Goes before special magistrate, still seeking later music hours
By ChrisAnn Allen
Later live music is possibly still in play for Gilligan’s Island Bar & Grill.
Attorney Casey Colburn, representing Gilligan’s owner Scott Smith, said the establishment is currently in mediation with Sarasota County to determine if a special exception might be granted allowing a later cutoff time for live music – this, despite the county’s commissioners rejecting the request by a 4-1 vote back in January.
District 2 commissioner Mark Smith, a Siesta Key resident, provided the lone vote in favor. That request included that live music could go as late as 2 a.m., which is when Gilligan’s closes.
Currently, the establishment (located at 5253 Ocean Blvd. in the Siesta Key Village) can’t host live music past 10 p.m. After that, it plays recorded music.
A July 26 mediation session with a special magistrate was held but did not result in a decision. It will be continued, if needed, at 9 a.m. Sept. 13 in the commission chambers at 1660 Ringling Blvd. The proceedings will be open to the public.
Under Florida law, Colburn said, the county is obliged to negotiate in good faith in a mediation setting.
Following the July 26 proceedings, Colburn emailed assistant county attorney David Pearce a proposal that included no live music on the back patio stage past 10 p.m. and all live music would end at midnight seven days per week. Pearce responded Aug. 15 that staff did not feel comfortable recommending Colburn’s proposal to the county commissioners, as it did not adhere to the “scientific approach” stipulated during the July 26 hearing, which would include a sound engineer’s evaluation of sound mitigation for the property.
In general, the maximum level of decibels allowed in the Village’s business district is 75. Under its current ownership, Gilligan’s has only had one noise-related complaint filed, according to county records.
“We know we can control the sound because we’ve been controlling it for 20 years,” Colburn said.
Colburn claims that county commissioners initially voted on a flawed report presented by county staff members that did not properly reflect changes to the Gilligan’s application — changes that eliminated the establishment’s interest in having live music in its back parking lot in an area that faces a residential neighborhood. This was explained by Colburn to the Sarasota County Planning Commission, which first heard the request in December, and then approved the application by a 5-0 vote.
Colburn said the intention was never to regularly include live music performance in the back parking lot, but the area was included in the special exception request so his client would not have to go through the costly process again if it chose to expand into that area in the foreseeable future. But since that possible scenario appeared to be the hold-up for approval by planners, Coburn convinced his client to remove it from the application.

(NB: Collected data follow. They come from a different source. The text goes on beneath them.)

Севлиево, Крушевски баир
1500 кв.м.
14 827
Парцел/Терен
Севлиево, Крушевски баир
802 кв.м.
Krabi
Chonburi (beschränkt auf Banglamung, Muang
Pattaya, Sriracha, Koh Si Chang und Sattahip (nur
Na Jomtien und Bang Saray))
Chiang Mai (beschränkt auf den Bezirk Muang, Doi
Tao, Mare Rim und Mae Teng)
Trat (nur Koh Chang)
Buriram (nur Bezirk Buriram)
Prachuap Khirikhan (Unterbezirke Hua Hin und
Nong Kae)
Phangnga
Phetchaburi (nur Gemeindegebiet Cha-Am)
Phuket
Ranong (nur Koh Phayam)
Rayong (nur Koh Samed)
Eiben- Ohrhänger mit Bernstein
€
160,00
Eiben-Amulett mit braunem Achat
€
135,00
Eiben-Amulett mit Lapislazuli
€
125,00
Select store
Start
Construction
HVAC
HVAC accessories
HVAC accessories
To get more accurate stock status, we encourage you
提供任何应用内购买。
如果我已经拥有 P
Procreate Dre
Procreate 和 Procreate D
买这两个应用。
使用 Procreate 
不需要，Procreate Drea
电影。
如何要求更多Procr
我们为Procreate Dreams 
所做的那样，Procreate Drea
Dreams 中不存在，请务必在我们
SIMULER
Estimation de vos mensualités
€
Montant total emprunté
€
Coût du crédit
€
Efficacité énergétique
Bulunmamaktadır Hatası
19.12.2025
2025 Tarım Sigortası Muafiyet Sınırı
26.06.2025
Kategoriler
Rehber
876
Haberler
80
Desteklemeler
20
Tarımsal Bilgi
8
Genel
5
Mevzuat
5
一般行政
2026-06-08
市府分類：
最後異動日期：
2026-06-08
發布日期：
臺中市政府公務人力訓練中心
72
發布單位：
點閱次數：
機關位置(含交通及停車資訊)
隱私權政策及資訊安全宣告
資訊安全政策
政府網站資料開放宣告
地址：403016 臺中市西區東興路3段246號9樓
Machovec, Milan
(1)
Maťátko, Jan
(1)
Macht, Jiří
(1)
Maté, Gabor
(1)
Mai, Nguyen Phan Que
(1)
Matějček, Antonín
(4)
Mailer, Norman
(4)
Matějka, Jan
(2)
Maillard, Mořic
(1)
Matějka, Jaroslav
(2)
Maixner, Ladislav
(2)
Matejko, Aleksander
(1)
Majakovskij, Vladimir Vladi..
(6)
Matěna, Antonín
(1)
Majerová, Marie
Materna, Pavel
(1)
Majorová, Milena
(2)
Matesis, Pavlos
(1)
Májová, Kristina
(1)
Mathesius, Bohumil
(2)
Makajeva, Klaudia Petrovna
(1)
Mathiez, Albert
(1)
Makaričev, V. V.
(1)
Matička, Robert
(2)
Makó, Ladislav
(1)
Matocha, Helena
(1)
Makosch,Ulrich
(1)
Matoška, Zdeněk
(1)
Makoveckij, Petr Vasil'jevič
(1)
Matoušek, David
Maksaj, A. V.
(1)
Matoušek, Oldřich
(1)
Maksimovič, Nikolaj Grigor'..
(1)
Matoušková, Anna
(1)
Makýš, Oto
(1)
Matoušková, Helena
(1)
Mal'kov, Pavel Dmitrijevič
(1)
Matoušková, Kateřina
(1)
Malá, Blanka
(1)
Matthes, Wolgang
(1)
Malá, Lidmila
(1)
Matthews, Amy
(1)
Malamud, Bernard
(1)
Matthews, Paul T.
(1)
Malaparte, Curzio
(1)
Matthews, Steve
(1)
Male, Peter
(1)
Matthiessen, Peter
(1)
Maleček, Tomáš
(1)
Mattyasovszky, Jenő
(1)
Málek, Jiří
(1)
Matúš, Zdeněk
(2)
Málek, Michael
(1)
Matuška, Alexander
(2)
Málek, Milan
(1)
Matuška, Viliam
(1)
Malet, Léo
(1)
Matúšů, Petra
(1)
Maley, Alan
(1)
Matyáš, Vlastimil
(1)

However, when the application was presented Jan. 31 to the county commission, changes to the staff report were not completed and the parking lot was still included. Colburn said he was surprised, but expected commissioners to approve the special exception anyway, based on the planning commission’s recommendation. Instead, the commission voted it down.
Then, near the end of the meeting, an additional motion for reconsideration was rejected by a 3-2 vote with Smith and former commissioner Nancy Detert in favor.
The idea of live music going until 2 a.m. was a concern that some commissioners voiced during the denial. Whether or not the potentially misrepresented parking lot topic played a role is uncertain.
“The staff didn’t disclose the information to the commission,” Colburn said. “So, the commission was in the dark about these mistakes.”